▸ **Directions**
For this exercise, reproduce the entries below exactly, but only from the line containing "nogastronomija" through the line containing "AU PARTI SOCIALISTE", both included.

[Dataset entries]

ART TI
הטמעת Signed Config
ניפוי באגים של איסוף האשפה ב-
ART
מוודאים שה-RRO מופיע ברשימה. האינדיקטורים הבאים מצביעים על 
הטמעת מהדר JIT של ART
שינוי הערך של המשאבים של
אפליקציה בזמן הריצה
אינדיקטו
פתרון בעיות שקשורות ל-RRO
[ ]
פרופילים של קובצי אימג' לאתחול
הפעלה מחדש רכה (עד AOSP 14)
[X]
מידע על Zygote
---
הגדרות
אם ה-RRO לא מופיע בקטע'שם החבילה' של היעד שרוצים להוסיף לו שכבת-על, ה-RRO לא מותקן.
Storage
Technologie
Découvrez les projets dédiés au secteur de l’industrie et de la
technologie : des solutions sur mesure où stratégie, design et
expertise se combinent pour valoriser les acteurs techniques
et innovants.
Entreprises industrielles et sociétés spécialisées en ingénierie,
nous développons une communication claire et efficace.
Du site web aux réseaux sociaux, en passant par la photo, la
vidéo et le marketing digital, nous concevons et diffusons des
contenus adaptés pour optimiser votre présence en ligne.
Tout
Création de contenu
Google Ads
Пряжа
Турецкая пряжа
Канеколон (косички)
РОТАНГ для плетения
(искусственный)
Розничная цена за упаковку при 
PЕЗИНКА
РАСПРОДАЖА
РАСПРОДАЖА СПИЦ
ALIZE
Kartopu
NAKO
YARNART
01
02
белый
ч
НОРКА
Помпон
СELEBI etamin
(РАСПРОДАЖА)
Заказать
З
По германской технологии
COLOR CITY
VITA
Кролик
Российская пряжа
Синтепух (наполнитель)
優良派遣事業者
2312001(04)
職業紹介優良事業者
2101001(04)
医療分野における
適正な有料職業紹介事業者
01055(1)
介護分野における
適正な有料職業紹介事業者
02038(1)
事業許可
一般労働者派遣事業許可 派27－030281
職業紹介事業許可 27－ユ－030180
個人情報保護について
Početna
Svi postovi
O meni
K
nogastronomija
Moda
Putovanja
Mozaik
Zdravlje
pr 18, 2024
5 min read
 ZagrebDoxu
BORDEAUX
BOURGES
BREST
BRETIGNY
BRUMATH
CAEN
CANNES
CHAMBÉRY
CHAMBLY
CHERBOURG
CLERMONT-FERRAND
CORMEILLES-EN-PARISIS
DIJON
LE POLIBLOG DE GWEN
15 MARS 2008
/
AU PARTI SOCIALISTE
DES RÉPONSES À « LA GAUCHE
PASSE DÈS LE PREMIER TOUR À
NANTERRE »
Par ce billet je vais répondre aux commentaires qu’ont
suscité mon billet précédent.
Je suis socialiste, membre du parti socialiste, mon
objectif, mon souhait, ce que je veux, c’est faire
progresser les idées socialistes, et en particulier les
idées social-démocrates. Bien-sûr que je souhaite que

▸ **Response area**
nogastronomija
Moda
Putovanja
Mozaik
Zdravlje
pr 18, 2024
5 min read
 ZagrebDoxu
BORDEAUX
BOURGES
BREST
BRETIGNY
BRUMATH
CAEN
CANNES
CHAMBÉRY
CHAMBLY
CHERBOURG
CLERMONT-FERRAND
CORMEILLES-EN-PARISIS
DIJON
LE POLIBLOG DE GWEN
15 MARS 2008
/
AU PARTI SOCIALISTE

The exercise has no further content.